Document excerpt:

---

So, if you’re price-taking in Dynamic Containment Low, do you need to review that strategy?

How saturated is Dynamic Containment Low?

A market is saturated when the volume of capacity bidding to participate in a service exceeds the megawatt requirements of the service.

Figure 1 - Monthly average saturation levels of the Dynamic Containment Low market.
  • Dynamic Containment Low has become increasingly saturated as more battery storage capacity has entered the market. There is more volume bidding for contracts than there are contracts available.
  • Since December 2022, there have been no unsaturated auctions in Dynamic Containment Low - we have reached full market saturation.
Figure 2 - Proportion of Dynamic Containment Low auctions clearing above £20/MW/hr. This is split by EFA block, since the introduction of dynamic price caps in April 2022.

The data clearly illustrates the effect of saturation. The number of auctions clearing £20/MW/hr or higher has fallen to zero in all EFA blocks aside from EFA 5, which coincides with wholesale peak prices.

Impact on prices

In an unsaturated auction, there is very little competitive pressure on prices. Instead, prices tend to increase towards the maximum price National Grid ESO will pay. Therefore even a few unsaturated auctions can have a big upwards impact on prices for the entire market.

Figure 3 - Monthly average Dynamic Containment Low clearing prices and price cap.
  • National Grid ESO still values the service the same, and price caps remain high.
  • However, prices in Dynamic Containment Low have fallen 86% since June 2022 - due to saturation.
  • While the average clearing price has reached a record low, it is showing signs of flattening out.

But just how low can prices go?

It can cost a battery between £0.50 - £1.50/MW/hr to participate in the Dynamic Containment Low service (read about the energy costs of delivering different Dynamic services here). This represents the lowest price a battery will likely accept to provide this service.

However, the average clearing price in the service is above £1.50/MW/hr. This is because the amount a battery could earn in other markets is now most important in setting the price for the service. This is known as the ‘opportunity cost’.

Wholesale opportunity

Suppose a wholesale price spike creates a lucrative opportunity that could deliver £200/MW/hr in value. If a battery is locked into a Dynamic Contract Low price paying less than £200/MW/hr, then the battery has lost out on this revenue opportunity.

The wholesale market is the biggest ‘other’ market for setting the Dynamic Containment Low price. There are two reasons for this:

  1. Bidding for wholesale can be done day-ahead, in line with the timings of frequency response bidding. A battery operator can then re-trade the wholesale position if the asset wins a frequency response contract.
  2. The wholesale market is big - and is the most forecastable of all revenue streams. So it gives battery operators something predictable to price the Dynamic Containment Low service against.

Pricing strategies for Dynamic Containment Low

There are two broad auction strategies.

  1. Price-making: where participants actively change their bid prices in response to the value they place on the market - to achieve the highest price they think is possible.
  2. Price-taking: where participants passively bid a low price to secure a contract at any price.

---

Explore the material:
a: List the title of every figure that the Dynamic Containment Low article refers to, with its number.
b: In the Dynamic Containment Low article, rewrite the passage that begins at the words "The wholesale market is the" and stops after "broad auction strategies.", putting "spot market" wherever "wholesale market" appears.
c: Carry on the article about Dynamic Containment Low pricing, starting after its final sentence.
The stored entries that follow are not needed for any of the work here.

Stored entries:
---

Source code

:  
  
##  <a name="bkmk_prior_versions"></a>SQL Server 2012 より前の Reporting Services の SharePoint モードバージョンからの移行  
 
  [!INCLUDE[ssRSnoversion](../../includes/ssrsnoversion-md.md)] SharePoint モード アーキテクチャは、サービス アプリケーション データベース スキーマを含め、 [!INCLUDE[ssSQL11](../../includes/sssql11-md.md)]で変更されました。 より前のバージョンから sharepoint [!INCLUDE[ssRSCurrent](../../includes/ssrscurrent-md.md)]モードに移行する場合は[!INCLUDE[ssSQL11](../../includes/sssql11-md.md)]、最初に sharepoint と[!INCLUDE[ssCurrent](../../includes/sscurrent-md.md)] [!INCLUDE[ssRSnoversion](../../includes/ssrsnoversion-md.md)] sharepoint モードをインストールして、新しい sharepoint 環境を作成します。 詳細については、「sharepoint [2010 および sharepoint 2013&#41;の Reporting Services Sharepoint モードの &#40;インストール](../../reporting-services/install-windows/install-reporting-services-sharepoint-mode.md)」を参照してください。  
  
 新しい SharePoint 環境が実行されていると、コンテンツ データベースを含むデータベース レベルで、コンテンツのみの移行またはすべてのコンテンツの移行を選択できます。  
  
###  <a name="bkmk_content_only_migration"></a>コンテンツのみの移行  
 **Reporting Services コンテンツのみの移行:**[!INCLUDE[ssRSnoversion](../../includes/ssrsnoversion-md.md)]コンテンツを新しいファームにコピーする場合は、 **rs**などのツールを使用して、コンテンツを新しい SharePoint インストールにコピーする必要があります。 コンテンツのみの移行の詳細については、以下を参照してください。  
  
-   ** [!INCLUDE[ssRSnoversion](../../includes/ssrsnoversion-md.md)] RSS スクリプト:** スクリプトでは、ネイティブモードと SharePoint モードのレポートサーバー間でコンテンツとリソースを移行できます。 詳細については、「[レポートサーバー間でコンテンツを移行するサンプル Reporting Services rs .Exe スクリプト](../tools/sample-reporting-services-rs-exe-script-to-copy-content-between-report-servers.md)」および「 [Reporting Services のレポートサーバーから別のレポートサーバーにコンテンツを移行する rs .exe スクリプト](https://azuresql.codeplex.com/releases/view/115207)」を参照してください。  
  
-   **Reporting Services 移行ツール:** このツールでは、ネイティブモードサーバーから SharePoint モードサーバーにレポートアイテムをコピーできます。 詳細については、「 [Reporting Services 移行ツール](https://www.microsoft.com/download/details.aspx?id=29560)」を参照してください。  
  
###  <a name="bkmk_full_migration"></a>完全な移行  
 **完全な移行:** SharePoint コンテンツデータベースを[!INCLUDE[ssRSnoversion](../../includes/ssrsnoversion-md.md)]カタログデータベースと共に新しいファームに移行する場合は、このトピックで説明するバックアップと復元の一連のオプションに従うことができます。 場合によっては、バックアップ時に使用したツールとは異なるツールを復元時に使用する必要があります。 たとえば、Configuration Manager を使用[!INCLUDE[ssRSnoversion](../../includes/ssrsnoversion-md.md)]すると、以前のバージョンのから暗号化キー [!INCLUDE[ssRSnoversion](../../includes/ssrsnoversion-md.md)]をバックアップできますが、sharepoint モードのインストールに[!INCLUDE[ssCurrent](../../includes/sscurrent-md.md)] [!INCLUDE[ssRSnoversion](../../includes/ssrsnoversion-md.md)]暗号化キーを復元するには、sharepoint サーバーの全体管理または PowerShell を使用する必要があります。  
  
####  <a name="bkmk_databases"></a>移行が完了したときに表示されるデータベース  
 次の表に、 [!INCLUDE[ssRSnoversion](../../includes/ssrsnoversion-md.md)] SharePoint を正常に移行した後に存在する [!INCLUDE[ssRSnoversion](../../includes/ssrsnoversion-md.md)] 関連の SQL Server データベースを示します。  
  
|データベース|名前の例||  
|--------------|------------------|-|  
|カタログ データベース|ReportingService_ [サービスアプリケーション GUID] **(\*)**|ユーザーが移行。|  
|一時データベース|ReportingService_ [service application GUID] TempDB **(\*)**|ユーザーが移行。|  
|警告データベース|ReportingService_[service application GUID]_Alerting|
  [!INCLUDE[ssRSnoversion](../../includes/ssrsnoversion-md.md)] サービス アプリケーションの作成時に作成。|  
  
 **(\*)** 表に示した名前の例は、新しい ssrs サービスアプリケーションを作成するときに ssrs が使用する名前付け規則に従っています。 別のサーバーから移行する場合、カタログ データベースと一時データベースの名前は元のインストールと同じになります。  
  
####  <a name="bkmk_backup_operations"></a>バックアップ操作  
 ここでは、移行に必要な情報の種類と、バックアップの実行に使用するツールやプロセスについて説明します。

---

Replies:
a:
- Figure 1: Monthly average saturation levels of the Dynamic Containment Low market.
- Figure 2: Proportion of Dynamic Containment Low auctions clearing above £20/MW/hr.
- Figure 3: Monthly average Dynamic Containment Low clearing prices and price cap.

b:
The spot market is the biggest ‘other’ market for setting the Dynamic Containment Low price. There are two reasons for this:

  1. Bidding for wholesale can be done day-ahead, in line with the timings of frequency response bidding. A battery operator can then re-trade the wholesale position if the asset wins a frequency response contract.
  2. The spot market is big - and is the most forecastable of all revenue streams. So it gives battery operators something predictable to price the Dynamic Containment Low service against.

Pricing strategies for Dynamic Containment Low

There are two broad auction strategies.

c:
When Dynamic Containment Low prices were high in summer, there was little incentive to devote resources to valuing and bidding the opportunity cost from other markets. In fact, submitting very low ‘price-taking’ bids was a lucrative strategy.

It gave participants the best chance of securing potentially very high-value contracts (as the auction would almost certainly clear well before the price dropped too low).

Participants could couple this with a 1MW ‘hockey stick’ bid to try to push up the price of the auction (read all about this in our article here). And all this could be done with little change in prices day-to-day.

Let’s look at a pre-saturation supply curve:

Figure 4 - Dynamic Containment Low supply curve for EFA block 5 from 26th June 2022. Green represents accepted bids.
  • 561 MW bid into the auction at £1/MW/hr or less, and 700 MW at £2.50/MW/hr or less.
  • At the other end of the supply stack, a series of 1MW bids caused the auction to clear at £80/MW/hr.
  • This was well above the wholesale trading opportunity, approximately £3/MW/hr.

Post-saturation

However, in today’s fully-saturated market, this ‘price-taking’ strategy creates a significant risk of being stuck with a Dynamic Containment Low contract at a meagre price - in a period that could otherwise provide higher wholesale trading value.

As a response, the market has shifted significantly. In general, providers have increased the price they will risk contracting.

Let’s look at a post-saturation supply curve:

Figure 5 - Dynamic Containment Low supply curve for EFA block 5 from 26th February 2023. Green represents accepted bids.
  • Only 107 MW bid in at under £1/MW/hr.
  • There is still 320 MW at £1.25/MW/hr or less, but most of the market is now pricing at a higher level.
  • This auction cleared at £7/MW/hr - well below the same EFA block on 25th June 2022.
  • From wholesale prices on the day, we estimate an opportunity of around £7-8/MW/hr was available within EFA block 5.

Price-takers vs. price-makers

From the examples above, it is clear that the market is not all following the same strategy or actively valuing opportunities at the same level.

Figure 6 - Bid prices by market participants in Dynamic Containment Low auctions for EFA block 5. This covers the period from September 2022 to February 2023.
  • Providers towards the left have much higher variation in bid prices (as well as higher bid prices on average).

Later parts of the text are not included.